REVIEW: Swords of Sorrow #2

Covers: Tula Lotay, Emanuela Lupacchino
Writer: Gail Simone
Art: Sergio Davila

Brief interlude time.  The traveller and his Mistress chat about the heroines that have been kind of recruited to fight the evil Prince and his group of scantily clad villainess’.

Book two of the Dynamite, licence spanning crossover, sees the majority of time spent with Red Sonja and Dejah Thoris, along with the relevant ancillary characters of Mars, having the obligatory fight before friendship. Interspersed throughout is a quick catch up with Vampirella and the Dynamite dynamic duo of Masquerade and Kato, both of which allude to the relevant tie-in books from the last fortnight. Book two also allows focus on the bad guys; we have already seen Purgatori in action, now we have Catherine Bell and with the introduction of Lady Greystoke, to say there is a lot going on, therefore seems like an understatement. But it isn’t. Sure, there are a ton of characters and environments to keep track of but does the story really progress?

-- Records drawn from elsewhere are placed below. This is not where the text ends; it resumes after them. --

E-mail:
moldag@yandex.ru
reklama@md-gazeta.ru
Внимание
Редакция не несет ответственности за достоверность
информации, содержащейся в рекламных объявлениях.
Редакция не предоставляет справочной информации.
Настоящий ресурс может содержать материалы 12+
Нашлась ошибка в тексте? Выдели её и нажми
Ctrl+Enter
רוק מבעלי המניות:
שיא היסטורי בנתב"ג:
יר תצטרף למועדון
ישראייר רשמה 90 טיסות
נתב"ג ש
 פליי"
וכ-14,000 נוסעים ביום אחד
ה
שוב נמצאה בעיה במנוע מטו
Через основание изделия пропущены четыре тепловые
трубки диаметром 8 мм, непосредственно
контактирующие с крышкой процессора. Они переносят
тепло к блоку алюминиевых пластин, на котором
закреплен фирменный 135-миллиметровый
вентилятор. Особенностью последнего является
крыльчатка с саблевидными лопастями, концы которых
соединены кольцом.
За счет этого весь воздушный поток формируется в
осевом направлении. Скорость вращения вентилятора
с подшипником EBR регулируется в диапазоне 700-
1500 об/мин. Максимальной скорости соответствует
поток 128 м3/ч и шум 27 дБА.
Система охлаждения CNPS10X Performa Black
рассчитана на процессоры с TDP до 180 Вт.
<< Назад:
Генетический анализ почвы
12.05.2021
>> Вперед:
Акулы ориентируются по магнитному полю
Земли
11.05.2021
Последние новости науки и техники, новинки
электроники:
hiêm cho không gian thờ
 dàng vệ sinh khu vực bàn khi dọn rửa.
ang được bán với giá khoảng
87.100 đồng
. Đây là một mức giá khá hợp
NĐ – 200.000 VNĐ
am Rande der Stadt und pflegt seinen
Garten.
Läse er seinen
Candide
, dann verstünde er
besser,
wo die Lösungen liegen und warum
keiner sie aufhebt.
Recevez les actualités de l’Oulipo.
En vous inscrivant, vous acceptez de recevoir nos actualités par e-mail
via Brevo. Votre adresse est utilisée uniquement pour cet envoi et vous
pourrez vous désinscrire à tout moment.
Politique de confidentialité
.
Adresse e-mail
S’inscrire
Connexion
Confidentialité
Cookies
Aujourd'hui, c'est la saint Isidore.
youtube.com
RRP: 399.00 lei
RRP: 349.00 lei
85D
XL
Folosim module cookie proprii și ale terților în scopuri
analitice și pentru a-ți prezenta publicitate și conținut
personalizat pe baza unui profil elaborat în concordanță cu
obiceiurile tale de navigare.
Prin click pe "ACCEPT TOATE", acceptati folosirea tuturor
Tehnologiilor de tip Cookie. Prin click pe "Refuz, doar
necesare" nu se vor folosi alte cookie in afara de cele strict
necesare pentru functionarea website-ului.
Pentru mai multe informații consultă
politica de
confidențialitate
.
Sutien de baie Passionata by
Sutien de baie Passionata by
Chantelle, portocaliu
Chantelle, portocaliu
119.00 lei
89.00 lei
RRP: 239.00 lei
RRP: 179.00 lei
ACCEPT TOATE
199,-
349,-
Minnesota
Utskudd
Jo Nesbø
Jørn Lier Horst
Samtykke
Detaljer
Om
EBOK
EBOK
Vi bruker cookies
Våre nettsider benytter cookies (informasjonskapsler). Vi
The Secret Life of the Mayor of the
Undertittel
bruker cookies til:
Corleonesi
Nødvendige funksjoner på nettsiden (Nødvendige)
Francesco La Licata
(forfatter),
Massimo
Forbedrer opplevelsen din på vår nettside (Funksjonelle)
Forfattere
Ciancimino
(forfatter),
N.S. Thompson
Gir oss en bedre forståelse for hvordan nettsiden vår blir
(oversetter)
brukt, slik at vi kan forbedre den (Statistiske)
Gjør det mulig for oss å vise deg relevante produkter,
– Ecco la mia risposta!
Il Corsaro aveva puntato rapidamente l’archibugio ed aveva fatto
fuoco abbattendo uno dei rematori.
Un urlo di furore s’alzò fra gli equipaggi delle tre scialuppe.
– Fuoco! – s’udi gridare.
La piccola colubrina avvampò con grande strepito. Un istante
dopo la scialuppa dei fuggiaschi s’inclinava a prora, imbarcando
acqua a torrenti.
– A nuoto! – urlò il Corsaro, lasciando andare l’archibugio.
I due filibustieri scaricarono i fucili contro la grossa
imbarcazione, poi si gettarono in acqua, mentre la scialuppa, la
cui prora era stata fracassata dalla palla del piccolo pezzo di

To an extent, yes it does. The big bad is coming more to the fore, the heroines are becoming comfortable with their new partners and despite the army of Shard looking like extras from an episode of Power Rangers, the sheer number of them do present some difficulties for the heroines. Gail Simone keeps track of who is where, doing what and the set up pieces for the tie-ins, which, don’t disrupt the overall flow of the book.  The script between Sonja and Thoris is fun, with each coming to their moments of epiphany.

The art by Sergio Dávila is solid throughout. There is a lot of bikinis in play and yes, the art does focus on certain curvaceous elements, but this is a comic book, where heroines have to look the part in action scenes. Sometimes a cigar is just a cigar, so therefore art is just art; it doesn’t have to be politically correct or play to any particular world view. The strength of the art is the flow and pace of the storytelling. At times it looks like Dávila alters his inking style to accommodate the various world’s, helped in a large part by the colours of Jorge Sutil, who impresses throughout the book.

So, another solid issue, which serves a number of purposes.  I would have liked to see the main story moved along a little faster, serving the main story rather than the tie-in adverts, but recognize this is the second issue of six, so there is still time to get on track. It’s clear that Dynamite consider Sonja, Thoris and Vampirella as their trinity and it is to Simone’s credit that neither character is short-changed, which should please the fans.